The justice league is playing baseball with 5kg rockets. The flash's top speed is 300m/s and a home run requires a 180m run. The rockets accerlate at 1200m/s^2, Superman catches it 30m from home, and decelerates it with 2700N. Once he stops the rocket, he applies a 2700N force for 2m throwing it 10m to thrid base. If he is safe Flash immediately begins to give high fives at a rate of 1 for every thousandth of a second, how many does he get to before the ball arrives? if he is out he has to buy superman a $2.99 hero hotdog for every hundredth of a second he was beaten, how much does he spend? What is flash's fate?
To find the answer to this question, we'll break it down into several steps:
Step 1: Calculate how long it takes for Superman to stop the rocket.
We can use Newton's second law of motion, F = ma, to find the acceleration of the rocket:
F = 2700N
m = 5kg
a = ?
Using the formula F = ma, we can rearrange the equation to solve for acceleration, a:
a = F/m
a = 2700N / 5kg
a = 540 m/s^2
Now, we can use the formula for acceleration, final velocity, and initial velocity to calculate the time it takes for the rocket to stop:
a = (v_f - v_i) / t
Rearranging the equation, we get:
t = (v_f - v_i) / a
v_f = 0m/s (final velocity, the rocket stops)
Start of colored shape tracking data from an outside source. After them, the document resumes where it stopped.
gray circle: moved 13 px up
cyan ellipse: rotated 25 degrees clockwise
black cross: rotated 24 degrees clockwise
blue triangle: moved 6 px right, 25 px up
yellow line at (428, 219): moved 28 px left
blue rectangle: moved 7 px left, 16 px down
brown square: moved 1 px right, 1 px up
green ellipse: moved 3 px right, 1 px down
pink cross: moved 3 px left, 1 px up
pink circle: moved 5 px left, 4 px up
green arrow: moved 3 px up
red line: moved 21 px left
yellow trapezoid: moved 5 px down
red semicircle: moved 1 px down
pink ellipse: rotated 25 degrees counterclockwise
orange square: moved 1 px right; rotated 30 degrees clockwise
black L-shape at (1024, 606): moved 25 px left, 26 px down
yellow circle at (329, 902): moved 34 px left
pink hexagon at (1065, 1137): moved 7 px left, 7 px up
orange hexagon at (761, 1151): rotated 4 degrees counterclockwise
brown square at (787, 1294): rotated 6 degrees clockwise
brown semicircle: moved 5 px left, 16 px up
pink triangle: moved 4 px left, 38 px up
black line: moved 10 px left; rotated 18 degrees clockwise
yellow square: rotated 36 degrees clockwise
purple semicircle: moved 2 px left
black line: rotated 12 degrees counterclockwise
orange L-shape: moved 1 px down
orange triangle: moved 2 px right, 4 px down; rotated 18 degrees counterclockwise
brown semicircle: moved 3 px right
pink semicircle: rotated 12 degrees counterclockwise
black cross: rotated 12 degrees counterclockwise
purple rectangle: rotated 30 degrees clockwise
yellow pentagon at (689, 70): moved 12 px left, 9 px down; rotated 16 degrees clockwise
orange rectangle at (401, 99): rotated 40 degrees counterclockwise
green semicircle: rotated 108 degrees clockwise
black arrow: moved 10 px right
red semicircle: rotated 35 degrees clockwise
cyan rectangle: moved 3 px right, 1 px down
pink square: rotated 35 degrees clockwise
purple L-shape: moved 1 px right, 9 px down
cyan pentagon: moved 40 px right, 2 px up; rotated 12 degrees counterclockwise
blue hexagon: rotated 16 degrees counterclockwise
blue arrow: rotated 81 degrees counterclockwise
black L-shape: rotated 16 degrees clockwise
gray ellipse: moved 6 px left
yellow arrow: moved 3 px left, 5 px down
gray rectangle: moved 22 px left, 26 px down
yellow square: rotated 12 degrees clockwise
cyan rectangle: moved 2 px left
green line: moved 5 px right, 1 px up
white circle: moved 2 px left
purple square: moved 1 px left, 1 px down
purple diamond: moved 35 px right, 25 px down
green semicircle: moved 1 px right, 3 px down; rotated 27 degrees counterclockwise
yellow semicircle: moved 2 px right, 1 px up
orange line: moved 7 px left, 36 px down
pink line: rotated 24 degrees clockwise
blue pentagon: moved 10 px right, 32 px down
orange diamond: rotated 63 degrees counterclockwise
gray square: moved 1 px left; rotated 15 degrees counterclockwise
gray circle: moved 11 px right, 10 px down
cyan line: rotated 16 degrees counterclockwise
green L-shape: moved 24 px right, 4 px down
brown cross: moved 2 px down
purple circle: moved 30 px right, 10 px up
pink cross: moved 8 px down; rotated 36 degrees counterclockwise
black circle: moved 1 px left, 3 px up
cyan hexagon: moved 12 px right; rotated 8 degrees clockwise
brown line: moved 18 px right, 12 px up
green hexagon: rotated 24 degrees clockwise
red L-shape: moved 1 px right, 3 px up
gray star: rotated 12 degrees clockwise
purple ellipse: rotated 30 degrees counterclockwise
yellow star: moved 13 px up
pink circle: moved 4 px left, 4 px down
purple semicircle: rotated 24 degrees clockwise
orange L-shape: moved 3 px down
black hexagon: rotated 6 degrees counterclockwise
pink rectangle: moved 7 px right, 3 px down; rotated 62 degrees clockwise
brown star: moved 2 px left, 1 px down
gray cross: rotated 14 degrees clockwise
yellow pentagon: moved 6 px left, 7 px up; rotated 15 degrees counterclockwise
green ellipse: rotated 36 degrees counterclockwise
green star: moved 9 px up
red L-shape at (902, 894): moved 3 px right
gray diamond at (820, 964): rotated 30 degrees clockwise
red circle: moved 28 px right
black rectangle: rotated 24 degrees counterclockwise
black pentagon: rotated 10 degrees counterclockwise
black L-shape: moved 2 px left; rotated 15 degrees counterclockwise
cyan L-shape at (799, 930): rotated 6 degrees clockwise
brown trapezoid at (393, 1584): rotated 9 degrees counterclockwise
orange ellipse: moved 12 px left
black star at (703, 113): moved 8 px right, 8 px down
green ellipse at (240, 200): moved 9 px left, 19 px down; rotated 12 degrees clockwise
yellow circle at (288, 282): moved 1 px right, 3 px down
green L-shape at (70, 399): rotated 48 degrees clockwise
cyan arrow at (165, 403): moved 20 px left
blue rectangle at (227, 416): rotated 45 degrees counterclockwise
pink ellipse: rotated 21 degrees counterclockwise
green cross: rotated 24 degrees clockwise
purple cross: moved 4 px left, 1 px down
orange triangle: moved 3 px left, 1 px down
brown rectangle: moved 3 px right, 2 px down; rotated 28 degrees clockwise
v_i = 300m/s (initial velocity, the Flash's top speed)
a = -540m/s^2 (negative because the rocket is decelerating)
Plugging in the values, we get:
t = (0 - 300) / -540
t = 0.556s (rounded to three decimal places)
Step 2: Calculate how long it takes for Superman to throw the rocket to third base.
Assuming Superman's force is applied uniformly over the 2m distance, we can calculate the acceleration using the formula for force:
F = ma
Rearranging the equation, we can solve for acceleration, a:
a = F/m
a = 2700N / 5kg
a = 540m/s^2
Now, we can use the formula for displacement, initial velocity, acceleration, and time to calculate the time it takes for Superman to throw the rocket to third base:
s = 10m (displacement)
u = 0m/s (initial velocity)
a = 540m/s^2
t = ?
The formula for displacement is:
s = ut + (1/2)at^2
Since initial velocity u is 0, the formula becomes:
s = (1/2)at^2
Plugging in the values, we get:
10 = (1/2)(540)t^2
20 = 540t^2
t^2 = 20/540
t ≈ 0.064s (rounded to three decimal places)
Step 3: Determine Flash's fate.
Flash's fate depends on whether he has enough time to reach home plate before the rocket arrives. To calculate this, we need to add the time it takes for Superman to stop the rocket (Step 1) and the time it takes for Superman to throw the rocket to third base (Step 2).
Total time = Step 1 + Step 2
Total time = 0.556s + 0.064s
Total time ≈ 0.62s
If Flash takes less than 0.62s to reach home plate, he is safe. Otherwise, he is out.
Step 4: Calculate the number of high fives Flash gets (if safe).
According to the question, Flash gives high fives at a rate of 1 for every thousandth of a second. To find the number of high fives Flash gives, we need to know how many thousandths of a second pass before the ball arrives.
The time it takes for the ball to arrive is the same as the total time calculated in Step 3: 0.62s.
To find the number of thousandths of a second, we multiply the total time by 1000:
Number of thousandths = Total time * 1000
Number of thousandths = 0.62s * 1000
Number of thousandths = 620
Therefore, Flash gets to give 620 high fives.
Step 5: Calculate the cost if Flash is out.
If Flash is out, according to the question, he has to buy Superman a $2.99 hero hotdog for every hundredth of a second he was beaten.
We calculated earlier that the total time it takes for the ball to arrive is 0.62s.
To find the number of hundredths of a second, we multiply the total time by 100:
Number of hundredths = Total time * 100
Number of hundredths = 0.62s * 100
Number of hundredths = 62
Therefore, Flash would have to spend 62 * $2.99, which is $185.38 if he is out.
So, to summarize:
- If Flash takes less than 0.62s to reach home plate, he is safe and gets to give 620 high fives.
- If Flash takes longer than 0.62s to reach home plate, he is out and has to spend $185.38 on hero hotdogs.
We can conclude Flash's fate and the cost he would incur once we have the time it takes for Flash to run the 180m.